The distinguished Mr. Sean T. Collins expresses disbelief upon reading that I didn't like the film Velvet Goldmine. Straight out of Bizarro World, me will now not explain why me liked that movie. Bear in mind that I haven't seen it since my initial viewing in 1999.
For those of you that don't know, Velvet Goldmine was for David Bowie (and to a lesser extent, Iggy Pop) what Citizen Kane was for William Randolph Hearst, a thinly veiled biopic. It was released in 1998, and starred Jonathan Rhys-Davis as "Brian Slade", a mysterious Bowie-like figure and Ewan McGregor as Curt Wild, a Iggy-type. Kane-style, new Bat-guy Christian Bale played a reporter who tried to find out what happened to Slade, who had retreated from the public eye in the 1980s.
Glitter Rock, or Glam Rock if you will, was a short-lived phenomenon that rose up as a reaction to the music scene in the late 60s, which was full of earnest hippie types who played bluesy rock. Glam brought a sense of theatricality, imagination, flamboyance, and yes, a gay sensibility to what was perceived as the stodgy music environment, and as a lad of 12 who was just beginning to discover music magazines and different artists, I was instantly attracted not necessarily to the androgynous aspects but just the sheer visual panache and musical cleverness of artists like Bowie, Marc Bolan, and Roxy Music. Of course, Glam never really caught on in the US, most likely because it was just too weird and different for mainstream tastes at the time. But I loved it, and was sad to see artists like Bolan fade away. Heck, many of my favorite albums and musicians remain those of this period.

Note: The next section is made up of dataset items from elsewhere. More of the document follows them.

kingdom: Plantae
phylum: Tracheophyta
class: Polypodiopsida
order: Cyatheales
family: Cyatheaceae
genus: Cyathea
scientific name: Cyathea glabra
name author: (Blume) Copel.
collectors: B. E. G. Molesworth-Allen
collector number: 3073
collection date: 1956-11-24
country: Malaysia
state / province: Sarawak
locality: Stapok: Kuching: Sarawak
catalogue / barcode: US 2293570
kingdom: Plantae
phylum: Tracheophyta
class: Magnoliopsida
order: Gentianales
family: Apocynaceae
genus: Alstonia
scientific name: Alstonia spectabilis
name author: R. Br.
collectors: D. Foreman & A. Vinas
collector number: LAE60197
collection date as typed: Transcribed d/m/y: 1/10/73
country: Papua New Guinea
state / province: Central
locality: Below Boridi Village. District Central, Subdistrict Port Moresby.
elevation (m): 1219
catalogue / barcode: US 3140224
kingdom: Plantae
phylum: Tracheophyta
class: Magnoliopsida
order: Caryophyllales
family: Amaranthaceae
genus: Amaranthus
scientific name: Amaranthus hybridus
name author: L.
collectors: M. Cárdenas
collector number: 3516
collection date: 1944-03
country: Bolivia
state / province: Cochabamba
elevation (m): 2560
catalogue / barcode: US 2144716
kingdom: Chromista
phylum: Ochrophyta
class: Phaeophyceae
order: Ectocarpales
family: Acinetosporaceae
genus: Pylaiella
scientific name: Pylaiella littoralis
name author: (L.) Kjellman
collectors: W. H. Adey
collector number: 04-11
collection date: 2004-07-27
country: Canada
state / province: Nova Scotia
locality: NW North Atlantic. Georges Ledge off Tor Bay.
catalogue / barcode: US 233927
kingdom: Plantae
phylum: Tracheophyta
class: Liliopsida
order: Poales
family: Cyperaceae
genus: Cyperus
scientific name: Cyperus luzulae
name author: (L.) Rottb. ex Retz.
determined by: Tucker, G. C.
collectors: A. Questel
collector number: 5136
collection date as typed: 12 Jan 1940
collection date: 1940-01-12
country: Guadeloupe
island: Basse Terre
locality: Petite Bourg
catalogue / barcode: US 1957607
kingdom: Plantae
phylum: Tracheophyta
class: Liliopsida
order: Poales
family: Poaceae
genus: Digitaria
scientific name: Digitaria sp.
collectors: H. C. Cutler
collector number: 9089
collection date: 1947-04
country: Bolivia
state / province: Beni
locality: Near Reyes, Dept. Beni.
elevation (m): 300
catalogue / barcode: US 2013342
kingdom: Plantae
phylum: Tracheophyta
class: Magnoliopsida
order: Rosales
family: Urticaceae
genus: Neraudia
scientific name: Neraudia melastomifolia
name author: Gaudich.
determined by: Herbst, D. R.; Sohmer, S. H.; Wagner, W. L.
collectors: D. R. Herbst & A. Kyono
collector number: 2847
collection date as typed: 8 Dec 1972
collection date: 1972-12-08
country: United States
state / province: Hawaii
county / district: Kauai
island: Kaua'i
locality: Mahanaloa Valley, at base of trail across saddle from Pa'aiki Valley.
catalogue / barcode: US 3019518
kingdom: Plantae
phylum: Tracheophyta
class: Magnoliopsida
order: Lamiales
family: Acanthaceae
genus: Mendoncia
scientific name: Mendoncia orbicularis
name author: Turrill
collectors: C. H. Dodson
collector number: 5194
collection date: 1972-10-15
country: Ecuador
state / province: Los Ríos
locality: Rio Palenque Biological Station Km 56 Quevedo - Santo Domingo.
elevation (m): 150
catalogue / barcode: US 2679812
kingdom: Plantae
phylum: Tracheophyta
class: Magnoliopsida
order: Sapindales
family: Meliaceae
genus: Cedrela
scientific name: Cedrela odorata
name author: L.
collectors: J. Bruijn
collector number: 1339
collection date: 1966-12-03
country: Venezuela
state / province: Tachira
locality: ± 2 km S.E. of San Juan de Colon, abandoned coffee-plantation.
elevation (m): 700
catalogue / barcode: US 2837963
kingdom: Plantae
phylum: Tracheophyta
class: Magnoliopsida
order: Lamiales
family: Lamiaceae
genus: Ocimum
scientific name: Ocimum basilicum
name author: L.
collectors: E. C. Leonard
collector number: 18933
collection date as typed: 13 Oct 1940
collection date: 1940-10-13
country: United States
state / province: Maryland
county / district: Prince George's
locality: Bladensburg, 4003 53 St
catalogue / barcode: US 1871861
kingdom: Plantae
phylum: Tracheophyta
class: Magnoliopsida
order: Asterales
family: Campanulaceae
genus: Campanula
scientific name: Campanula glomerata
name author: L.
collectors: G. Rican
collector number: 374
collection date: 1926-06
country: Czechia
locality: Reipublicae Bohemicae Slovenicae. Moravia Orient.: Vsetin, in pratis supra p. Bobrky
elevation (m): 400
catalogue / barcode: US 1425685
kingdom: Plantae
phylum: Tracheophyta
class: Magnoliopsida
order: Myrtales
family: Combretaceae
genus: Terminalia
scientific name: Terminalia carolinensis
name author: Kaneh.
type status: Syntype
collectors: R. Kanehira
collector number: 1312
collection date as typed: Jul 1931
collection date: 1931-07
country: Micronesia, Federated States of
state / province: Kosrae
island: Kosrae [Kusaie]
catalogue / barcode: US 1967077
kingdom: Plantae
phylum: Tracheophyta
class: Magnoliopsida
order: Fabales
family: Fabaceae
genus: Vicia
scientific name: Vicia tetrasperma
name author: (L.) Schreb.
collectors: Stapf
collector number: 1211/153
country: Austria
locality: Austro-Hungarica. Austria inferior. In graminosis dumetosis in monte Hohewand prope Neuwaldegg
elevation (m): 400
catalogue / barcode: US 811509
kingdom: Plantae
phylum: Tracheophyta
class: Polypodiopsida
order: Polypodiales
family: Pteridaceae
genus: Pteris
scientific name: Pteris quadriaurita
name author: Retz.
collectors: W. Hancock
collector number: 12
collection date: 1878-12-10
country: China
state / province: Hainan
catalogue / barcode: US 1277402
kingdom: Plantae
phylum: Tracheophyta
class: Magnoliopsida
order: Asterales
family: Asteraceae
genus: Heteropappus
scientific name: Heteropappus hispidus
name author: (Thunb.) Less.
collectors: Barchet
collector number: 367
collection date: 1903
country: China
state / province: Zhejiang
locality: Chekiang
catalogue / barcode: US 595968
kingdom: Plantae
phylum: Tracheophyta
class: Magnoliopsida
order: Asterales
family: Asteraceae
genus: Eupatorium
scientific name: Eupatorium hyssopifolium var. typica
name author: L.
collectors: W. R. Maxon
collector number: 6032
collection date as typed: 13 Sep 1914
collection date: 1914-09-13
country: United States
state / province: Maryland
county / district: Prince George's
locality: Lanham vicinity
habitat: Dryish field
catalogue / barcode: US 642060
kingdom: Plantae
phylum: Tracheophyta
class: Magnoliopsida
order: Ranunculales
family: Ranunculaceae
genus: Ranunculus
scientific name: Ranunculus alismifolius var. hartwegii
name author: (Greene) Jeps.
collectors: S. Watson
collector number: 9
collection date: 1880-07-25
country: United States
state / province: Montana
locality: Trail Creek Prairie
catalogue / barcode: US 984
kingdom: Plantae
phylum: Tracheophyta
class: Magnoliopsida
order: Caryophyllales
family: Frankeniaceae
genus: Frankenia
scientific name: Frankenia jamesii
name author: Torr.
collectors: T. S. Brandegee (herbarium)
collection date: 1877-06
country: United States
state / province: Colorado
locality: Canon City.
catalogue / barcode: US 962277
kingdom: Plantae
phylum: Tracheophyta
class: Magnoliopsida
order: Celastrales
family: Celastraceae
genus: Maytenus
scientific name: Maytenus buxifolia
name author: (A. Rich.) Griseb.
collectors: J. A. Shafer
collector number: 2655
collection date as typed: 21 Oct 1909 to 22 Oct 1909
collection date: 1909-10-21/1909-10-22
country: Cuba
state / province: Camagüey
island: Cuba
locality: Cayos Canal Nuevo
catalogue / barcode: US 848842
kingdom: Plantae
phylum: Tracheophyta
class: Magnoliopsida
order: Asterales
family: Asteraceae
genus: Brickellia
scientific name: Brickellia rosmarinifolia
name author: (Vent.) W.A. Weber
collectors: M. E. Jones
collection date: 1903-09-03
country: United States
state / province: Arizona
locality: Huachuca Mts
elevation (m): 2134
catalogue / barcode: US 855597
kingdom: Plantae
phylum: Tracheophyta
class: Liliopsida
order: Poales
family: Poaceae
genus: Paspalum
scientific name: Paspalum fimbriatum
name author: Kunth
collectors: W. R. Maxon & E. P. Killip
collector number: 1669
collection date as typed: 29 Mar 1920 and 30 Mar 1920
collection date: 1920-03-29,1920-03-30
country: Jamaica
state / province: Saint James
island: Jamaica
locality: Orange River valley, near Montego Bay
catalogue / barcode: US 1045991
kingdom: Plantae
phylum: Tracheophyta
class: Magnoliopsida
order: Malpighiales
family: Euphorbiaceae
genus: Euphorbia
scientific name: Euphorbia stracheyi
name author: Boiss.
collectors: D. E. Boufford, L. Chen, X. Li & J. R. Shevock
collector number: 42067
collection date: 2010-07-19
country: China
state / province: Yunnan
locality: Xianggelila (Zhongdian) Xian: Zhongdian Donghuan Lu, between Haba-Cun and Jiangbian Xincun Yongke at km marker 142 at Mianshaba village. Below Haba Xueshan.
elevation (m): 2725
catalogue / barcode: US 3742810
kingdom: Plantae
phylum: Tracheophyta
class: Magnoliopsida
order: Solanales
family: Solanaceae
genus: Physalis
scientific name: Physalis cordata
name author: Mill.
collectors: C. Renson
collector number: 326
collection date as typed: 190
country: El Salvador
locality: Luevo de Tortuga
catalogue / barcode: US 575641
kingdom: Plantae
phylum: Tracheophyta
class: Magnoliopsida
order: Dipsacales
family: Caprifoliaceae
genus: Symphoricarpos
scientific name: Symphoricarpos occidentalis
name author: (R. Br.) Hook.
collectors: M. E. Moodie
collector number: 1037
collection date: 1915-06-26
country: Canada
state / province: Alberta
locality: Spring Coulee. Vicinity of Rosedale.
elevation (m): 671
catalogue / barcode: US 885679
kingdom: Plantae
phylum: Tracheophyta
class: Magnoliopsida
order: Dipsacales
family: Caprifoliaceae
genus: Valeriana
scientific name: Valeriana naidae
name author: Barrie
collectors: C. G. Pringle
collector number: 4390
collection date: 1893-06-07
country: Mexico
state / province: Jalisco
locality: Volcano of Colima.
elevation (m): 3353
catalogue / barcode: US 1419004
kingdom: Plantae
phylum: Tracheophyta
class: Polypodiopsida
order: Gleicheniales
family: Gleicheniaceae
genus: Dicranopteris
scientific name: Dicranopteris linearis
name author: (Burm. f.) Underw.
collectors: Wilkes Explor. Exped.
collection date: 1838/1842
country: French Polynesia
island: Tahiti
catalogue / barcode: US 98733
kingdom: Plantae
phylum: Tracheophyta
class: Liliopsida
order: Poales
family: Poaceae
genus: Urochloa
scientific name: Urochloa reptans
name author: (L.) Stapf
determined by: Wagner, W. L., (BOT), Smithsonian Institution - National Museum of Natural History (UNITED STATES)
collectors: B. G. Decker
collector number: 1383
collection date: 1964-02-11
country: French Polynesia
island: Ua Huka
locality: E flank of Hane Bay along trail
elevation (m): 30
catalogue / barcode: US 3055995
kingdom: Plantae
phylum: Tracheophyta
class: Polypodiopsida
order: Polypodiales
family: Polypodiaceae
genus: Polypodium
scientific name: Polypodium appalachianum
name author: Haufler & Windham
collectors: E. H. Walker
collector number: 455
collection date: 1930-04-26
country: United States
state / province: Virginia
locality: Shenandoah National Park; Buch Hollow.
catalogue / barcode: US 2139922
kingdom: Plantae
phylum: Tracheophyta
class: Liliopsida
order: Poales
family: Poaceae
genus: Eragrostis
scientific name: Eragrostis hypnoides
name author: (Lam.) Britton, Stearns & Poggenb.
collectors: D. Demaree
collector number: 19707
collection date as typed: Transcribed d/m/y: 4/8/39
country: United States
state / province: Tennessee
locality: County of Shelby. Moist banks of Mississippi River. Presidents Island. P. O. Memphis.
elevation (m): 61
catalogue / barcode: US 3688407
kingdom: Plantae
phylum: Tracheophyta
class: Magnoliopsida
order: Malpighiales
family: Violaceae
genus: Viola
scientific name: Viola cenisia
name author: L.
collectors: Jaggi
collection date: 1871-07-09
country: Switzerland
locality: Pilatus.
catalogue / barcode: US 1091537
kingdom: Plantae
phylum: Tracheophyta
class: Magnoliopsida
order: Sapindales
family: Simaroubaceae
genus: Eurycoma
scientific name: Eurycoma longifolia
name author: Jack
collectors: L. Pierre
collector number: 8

So when I heard that a new movie was coming out, and it was going to be about the Glitter days and specifically Bowie (I also seem to remember that it began as a biopic with La David's participation, but Bowie pulled out of the project), I was very excited. And of course, when the film hit theatres the knuckleheaded conservative area movie house operators wouldn't show it because it was vaguely controversial. So I had to wait another year to rent the video, which I did on the day it was released. Perhaps because I had built up so much anticipation (feel free to pause between the ci- and the -pa), after I watched it I was hugely disappointed...even angry. If one is to go by the general impression that this film leaves, then one will think that all the Glam Rock genre was about was sex, drugs and decadence, and getting a boner when you saw Bowie/Slade wearing eye shadow and silk pants. Now don't get me wrong- I may be a Kentucky boy, but I'm not naive. I know that all sorts of sexual and chemical shenanigans went down, and was indeed a huge part of that whole decade, not only the Glam era...but there was the music. The imaginative, clever, wonderfully played (in most cases) music. In Goldmine, the music was incidental, of secondary interest to visualizing that tired old question of "did Bowie really sleep with Iggy and Jagger?". I just think director Todd Haynes and his scriptwriter(s) completely missed the forest for the trees. The performances were OK, but neither Rhys-Davis or McGregor had half the charisma of their real-life analogues. Marc Bolan, who was just as instrumental in the rise and fall of Glam as Bowie, was given very short shrift, and the scene at the end that was supposed to depict Marc was amateur-hour all the way. Of course you know that pissed me off, too. Insofar as the soundtrack went, there were several apt choices, but again Bolan got the shaft- choosing the obscure, slight ditty "Diamond Meadows", from the equally obscure first proper T.Rex album, more popular in Britain but almost unknown in the colonies, was just all kinds of wrong. I know, licensing issues may have made that necessary. But still.
I will say one thing- the film looked good. Visually, it was first rate, like Haynes' other films have been. But I think he totally underestimated and misunderstood the movement he was trying to depict, and just created a trashy, condescending cross between Stardust and Citizen Kane, and that's something nobody wanted to see...especially me. I felt like he was cynically looking down on me, and others, who embraced Glitter wholeheartedly in the 70s. And that, Sean, is why I didn't like Velvet Goldmine.